On Sun, Jul 22, 2012 at 1:46 PM, Florian Philipp <li...@binarywings.net> wrote:
> Am 22.07.2012 20:35, schrieb Michael Hampicke:
>> Am 22.07.2012 19:46, schrieb Florian Philipp:
>>> Am 22.07.2012 19:30, schrieb Pandu Poluan:
>>>>
>>>> On Jul 23, 2012 12:05 AM, "Michael Hampicke" <gentoo-u...@hadt.biz
>>>> <mailto:gentoo-u...@hadt.biz>> wrote:
>>>>>
>>>>>> I have just a (maybe silly) question...
>>>>>> I saw on some forums that partitionning SSDs could slow down read/write
>>>>>> access.
>>>>>> Is it true or simply intox ?
>>>>>> On my sata HD, i have boot, /, usr and home separated partitions.
>>>>>> What do you think of it ?
>>>>>
>>>>> This could happen of the partitions on the SSD are not properly aligned.
>>>>> The guides I know on this subject are german, but thats no problem, just
>>>>> do a google search for something like "linux ssd partition alignment".
>>>>> There you will find all the ansers you need.
>>>>>
>>>>> If I remember correctly parted has a built-in alignment check.
>>>>>
>>>>
>>>> Even the venerable fdisk now properly align partitions, IIRC.
>>>>
>>>> Rgds,
>>>>
>>>
>>> cfdisk is one of the few that don't.
>>>
>>
>> Right, cfdisk was the one, but I always likes it's console 'gui' as it
>> was so easy to use.

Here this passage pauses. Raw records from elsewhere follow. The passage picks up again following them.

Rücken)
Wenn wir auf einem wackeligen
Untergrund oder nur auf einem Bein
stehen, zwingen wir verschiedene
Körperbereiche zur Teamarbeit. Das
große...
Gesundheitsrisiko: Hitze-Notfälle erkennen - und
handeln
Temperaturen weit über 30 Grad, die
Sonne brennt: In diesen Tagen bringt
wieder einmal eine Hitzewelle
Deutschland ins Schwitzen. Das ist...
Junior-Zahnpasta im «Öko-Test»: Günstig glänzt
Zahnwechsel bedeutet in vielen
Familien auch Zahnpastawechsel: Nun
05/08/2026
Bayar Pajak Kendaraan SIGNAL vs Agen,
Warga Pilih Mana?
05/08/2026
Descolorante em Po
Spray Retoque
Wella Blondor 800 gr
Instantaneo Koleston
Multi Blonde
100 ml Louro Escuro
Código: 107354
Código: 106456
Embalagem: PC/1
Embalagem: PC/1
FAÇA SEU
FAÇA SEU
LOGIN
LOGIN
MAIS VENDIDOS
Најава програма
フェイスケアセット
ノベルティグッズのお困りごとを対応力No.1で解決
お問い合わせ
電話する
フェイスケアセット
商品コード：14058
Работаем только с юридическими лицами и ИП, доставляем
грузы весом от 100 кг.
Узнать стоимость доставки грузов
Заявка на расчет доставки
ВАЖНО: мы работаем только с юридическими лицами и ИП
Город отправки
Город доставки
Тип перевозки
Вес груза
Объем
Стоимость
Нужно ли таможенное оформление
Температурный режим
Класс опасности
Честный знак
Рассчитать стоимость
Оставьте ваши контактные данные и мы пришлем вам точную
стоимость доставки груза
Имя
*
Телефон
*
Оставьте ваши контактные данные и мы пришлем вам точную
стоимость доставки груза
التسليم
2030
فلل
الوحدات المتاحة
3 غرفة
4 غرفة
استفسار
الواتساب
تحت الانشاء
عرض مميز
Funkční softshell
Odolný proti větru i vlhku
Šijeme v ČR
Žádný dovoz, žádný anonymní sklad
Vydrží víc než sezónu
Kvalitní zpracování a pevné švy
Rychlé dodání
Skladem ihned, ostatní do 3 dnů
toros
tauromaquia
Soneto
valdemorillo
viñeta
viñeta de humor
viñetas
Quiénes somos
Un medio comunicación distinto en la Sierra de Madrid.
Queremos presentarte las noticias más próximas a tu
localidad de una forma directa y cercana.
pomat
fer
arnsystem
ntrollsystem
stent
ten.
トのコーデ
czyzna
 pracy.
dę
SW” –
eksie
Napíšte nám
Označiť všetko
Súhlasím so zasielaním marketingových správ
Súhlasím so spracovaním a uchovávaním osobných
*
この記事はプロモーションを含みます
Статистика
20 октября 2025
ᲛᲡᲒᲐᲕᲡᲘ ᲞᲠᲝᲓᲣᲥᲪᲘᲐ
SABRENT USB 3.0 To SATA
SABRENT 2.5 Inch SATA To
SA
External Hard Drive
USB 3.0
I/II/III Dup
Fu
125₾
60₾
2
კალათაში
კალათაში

But cgdisk (of sys-apps/gptfdisk) is a good
>> replacement for cfdisk.
>>
>
> Good to know. cfdisk was my favorite, too.

You can still use it, you just have to specify the start sector
yourself and don't accept the default. :)

4MB is almost always a safe starting point to use for SSD or other
flash-based storage. (Most fdisk tools default now to 1MB which should
be safe for all HDDs but not necessarily the best choice for flash
storage because of erase blocks etc.) Unfortunately the exact perfect
alignment depends on the specific device you're using so there is no
catch-all solution. There are tools like flashbench will will try to
reveal the optimal settings via destructive tests.